PATTERN Cited by 1 source
Hybrid single-controller + SPMD RL execution¶
Intent¶
Support both SFT and on-policy RL (GRPO, PPO) workflows in a single LLM post-training framework without forcing SFT users to pay for RL's orchestration overhead — by running SFT under a pure SPMD model and running RL sub-stages (rollout, reward, reference, policy update) as SPMD workloads underneath a single-controller orchestration layer.
First canonical wiki reference: sources/2026-02-13-netflix-scaling-llm-post-training-at-netflix — Netflix integrates Verl's Ray-actor-lifecycle + GPU-resource-allocation backend as the single-controller layer, keeps its existing SPMD SFT path, and exposes a unified user API.
Problem¶
An LLM post-training platform built around a pure SPMD execution model (as Netflix's was initially) fits SFT cleanly — every GPU runs the same step function on different data, synchronised by collectives. But on-policy RL in 2025 (post-DeepSeek-R1, post-GRPO adoption) broke that assumption:
- Distinct worker roles (Policy, Rollout Workers, Reward Model, Reference Model) — no single step function covers them.
- End-to-end coordination — handing off prompts → trajectories → rewards → advantages → gradients.

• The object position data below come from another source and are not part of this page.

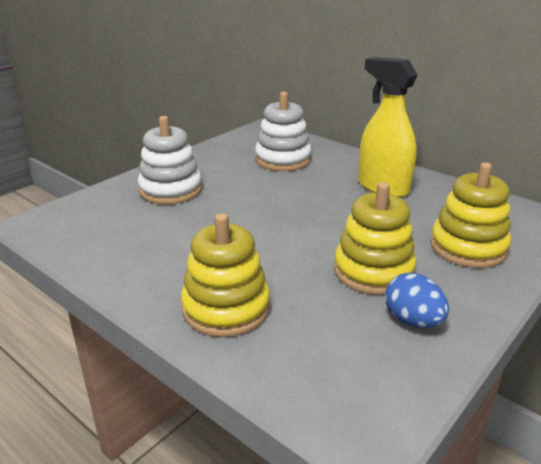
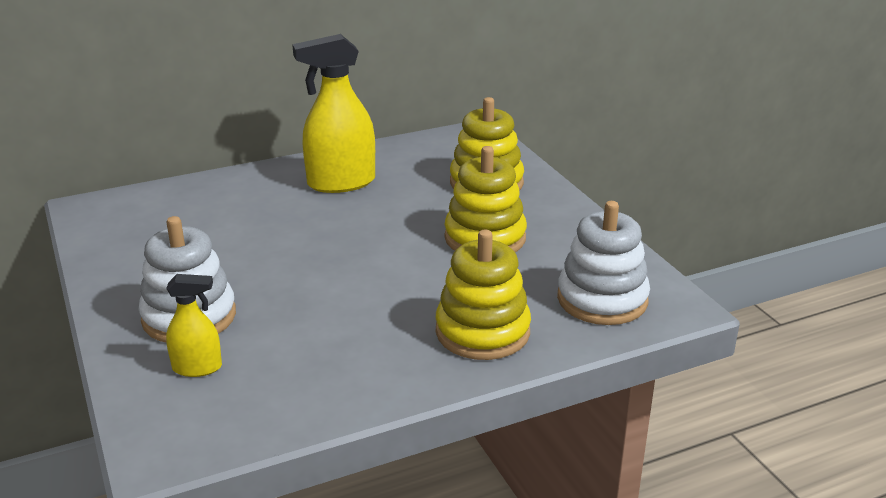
camera: 65 degrees left, 0 degrees up
white stacking toy [255,92,311,171] -> white stacking toy moved to [557,201,650,325]
blue egg [385,273,449,328] -> none
none -> yellow spray bottle [166,274,222,377]

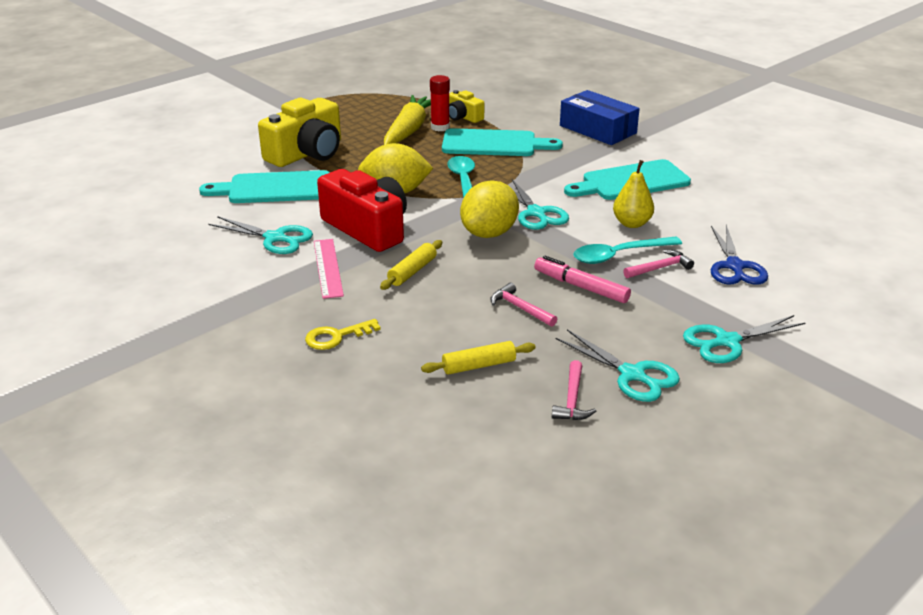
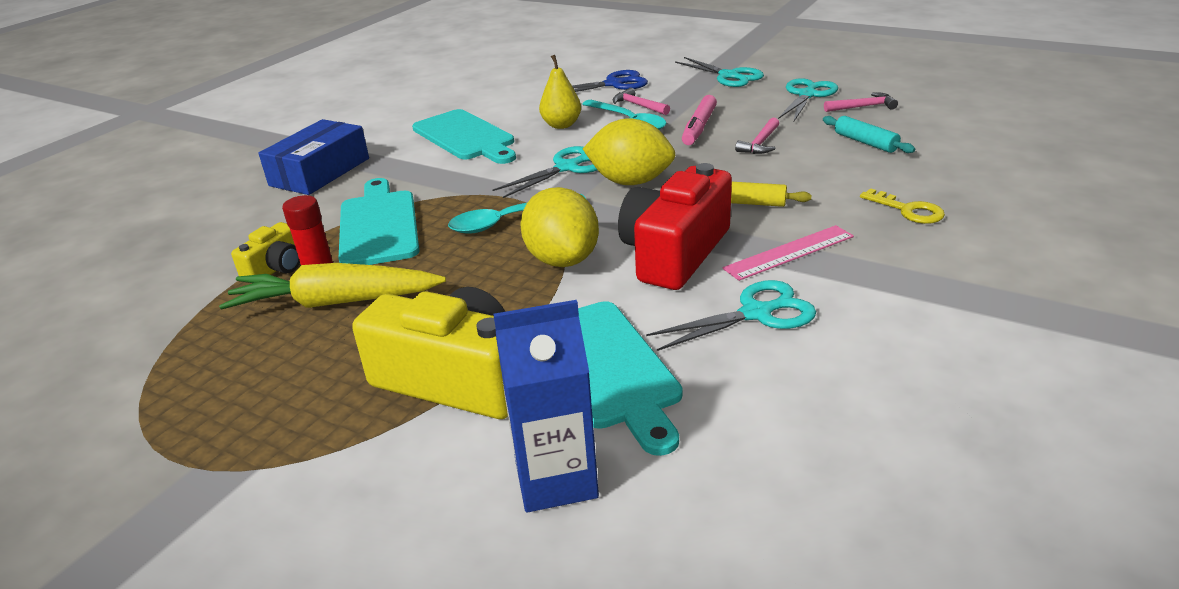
camera: 105 degrees left, 0 degrees up
turquoise scissors [209,216,313,254] -> turquoise scissors turned 60 degrees clockwise [646,280,816,351]
yellow rolling pin [421,341,536,375] -> turquoise rolling pin [823,116,915,153]
none -> blue carton [493,300,599,513]

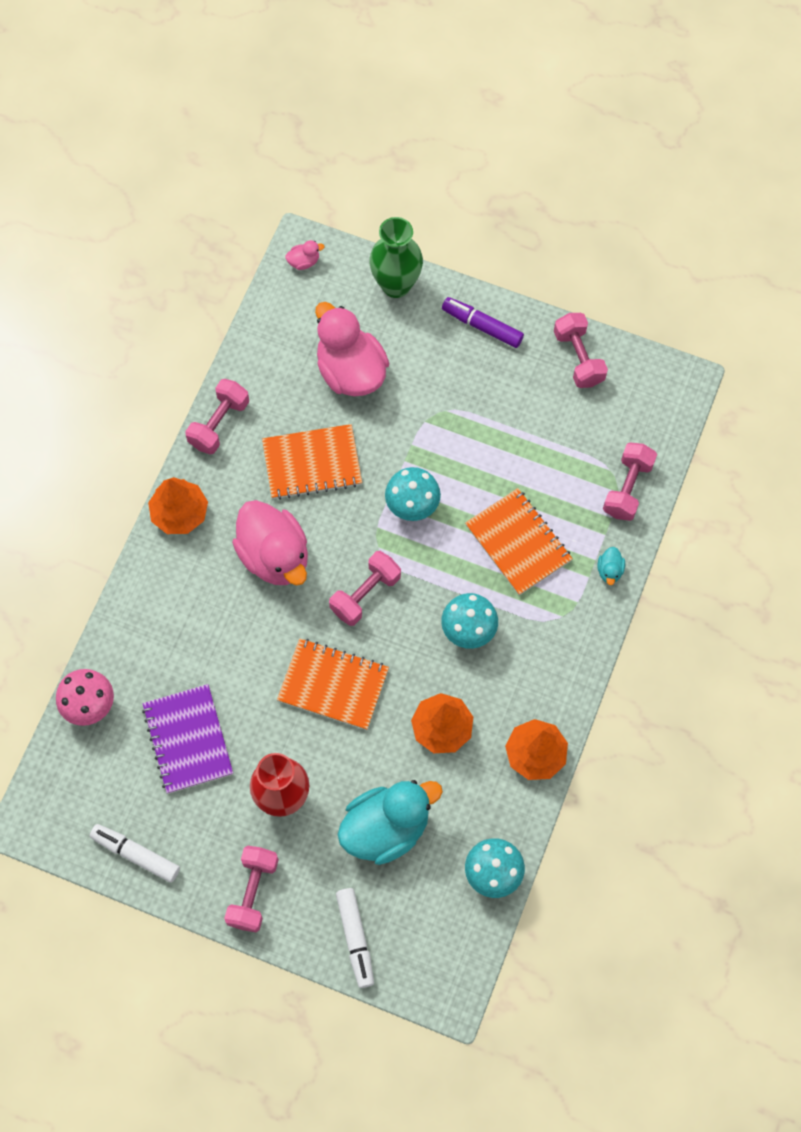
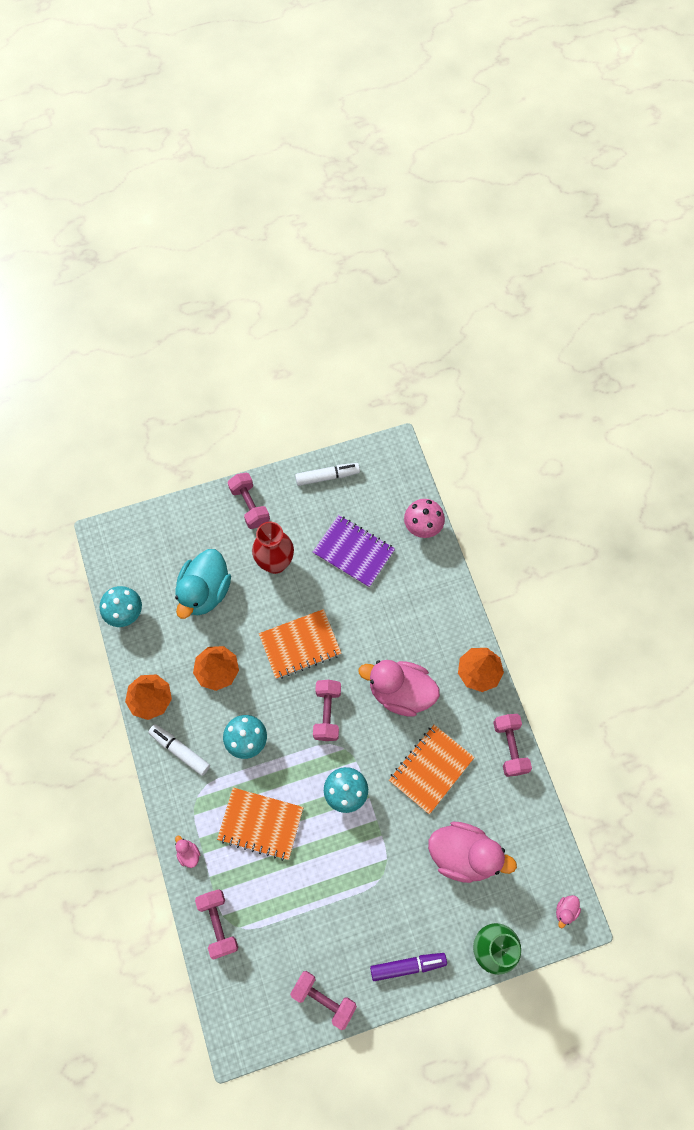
camera: 140 degrees right, 0 degrees up
white marker [336,888,374,988] -> white marker moved to [148,724,210,776]
turquoise duck [598,547,625,585] -> pink duck [175,835,200,868]

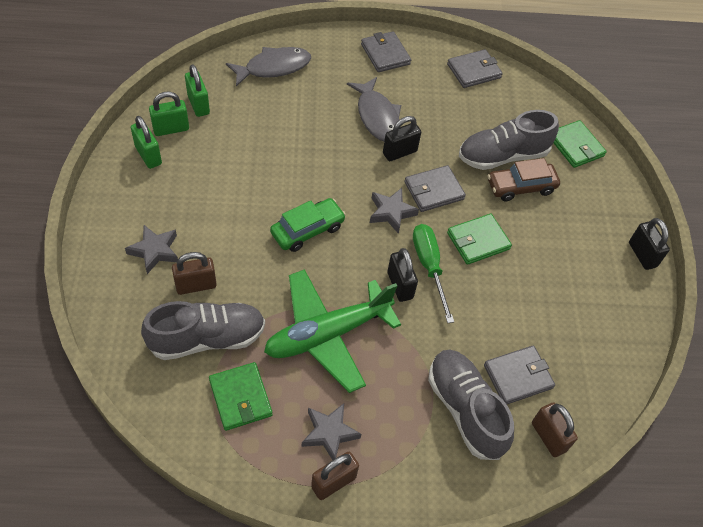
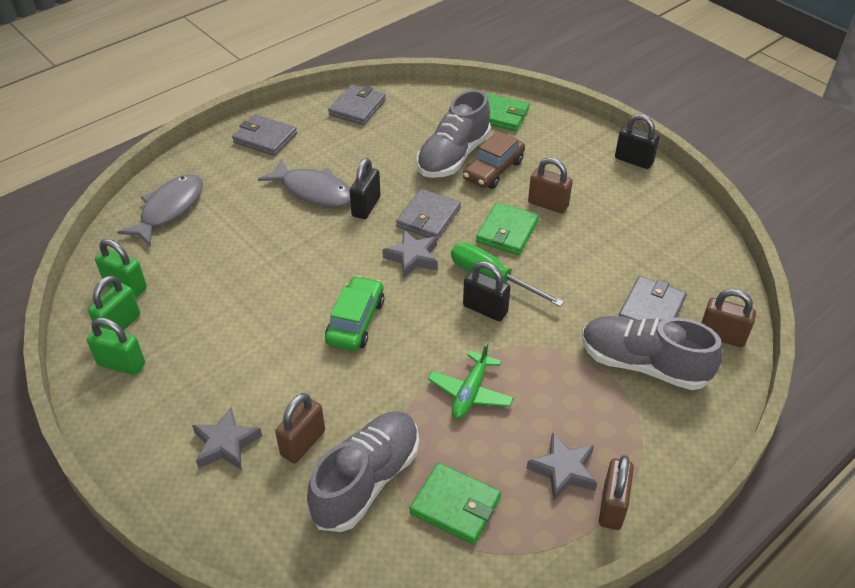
camera: 35 degrees left, 10 degrees down
green plane [264,269,401,393] -> green plane [428,341,514,419], size x0.52
none -> brown padlock [528,157,573,214]

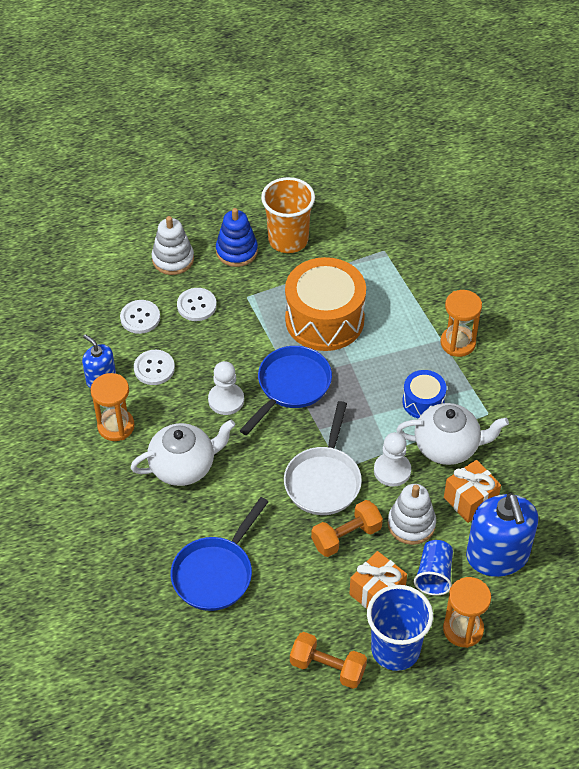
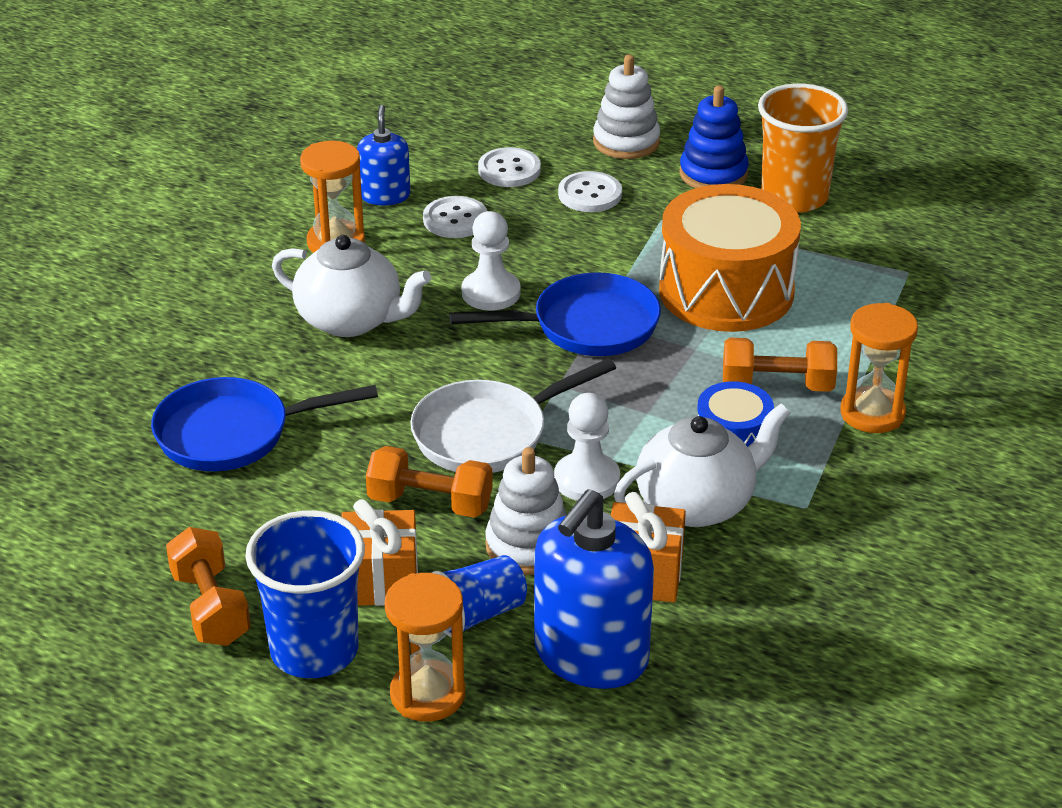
camera: 45 degrees right, 15 degrees down
white teapot [396,403,509,465] -> white teapot turned 75 degrees counterclockwise [614,403,791,527]
none -> orange dumbbell [723,337,837,392]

- Phase-aware resource allocation — the cluster partition for rollout throughput differs from the one for policy updates.
Two anti-patterns to avoid:
- Force RL into pure SPMD: fundamentally wrong shape; won't scale.
- Replace SPMD entirely with single-controller: pays RL's orchestration cost on SFT workloads, which don't need it, and breaks the existing SFT path.
Solution¶
Layer single-controller orchestration over SPMD sub-stages:
┌──────────────────────────────────────────┐
│ Framework user API (unified SFT + RL) │
├──────────────────────────────────────────┤
│ Single-controller layer (Verl / Ray) │ ← active for RL
│ - actor lifecycle │
│ - GPU resource allocation per phase │
│ - control-plane handoffs │
├──────────────────────────────────────────┤
│ SPMD sub-stages │
│ - rollout workers (SPMD) │
│ - reward model scoring (SPMD) │
│ - reference model inference (SPMD) │
│ - policy update (SPMD) │
└──────────────────────────────────────────┘
┌──────────────────────────────────────────┐
│ SFT path (unchanged pure SPMD) │
│ - every worker runs same step fn │
│ - collectives at sync points │
└──────────────────────────────────────────┘
Key design commitments:
- Unified user API. Developers move between SFT and RL without adopting an entirely different mental model or API set.
- Integrate OSS for the orchestration layer. Don't reinvent Ray-actor-lifecycle / GPU resource allocation — use Verl (or equivalent). Your value-add lives in the modelling surface area.
- Keep SFT fast. Don't route SFT through the single-controller layer; it pays orchestration overhead for nothing.
- Reallocate resources phase-by-phase. The controller manages GPU resources across RL phases — a cluster isn't statically partitioned into "Policy GPUs" and "Rollout GPUs"; those roles shift.
Applicability¶
- ✅ LLM post-training platforms that need to support both SFT and on-policy RL.
- ✅ Any framework where the OSS ecosystem already provides a mature orchestration layer (Verl for RL; comparable libraries may emerge for other multi-stage workloads).
- ❌ Platforms that will only ever do SFT / DPO / KD — pure SPMD is simpler.
- ❌ Platforms that will only ever do on-policy RL — you still want the SPMD sub-stages, but you don't need the hybrid user API.
Trade-offs¶
| Benefit | Cost |
|---|---|
| Single framework for SFT + RL | Two execution paths to maintain |
| SFT keeps its existing perf profile | Single-controller layer introduces orchestration concepts (actors, roles, phases) developers must understand when they touch RL |
| Reuses OSS orchestration (Verl) | Tight coupling to the OSS project's API stability |
| Resources can reallocate per RL phase | Cluster scheduler complexity |
Consequences¶
- Framework team focuses modelling work on Data/Model/Compute abstractions; orchestration concerns live in the OSS layer.
- SFT → DPO → KD are all dense+immediate signal workloads (concepts/on-policy-rl-vs-sft-signal-shape) and run on the SPMD path.
- On-policy RL (GRPO, PPO) runs under the single-controller layer.
- Future multi-stage training methods (iterative distillation loops, multi-teacher distillation, agent-RL) fit under the same single-controller path without further architectural change.
Known uses¶
- Netflix Post-Training Framework (2026-02) — canonical instance. Integrates Verl's Ray-actor backend; keeps SFT on its original SPMD path.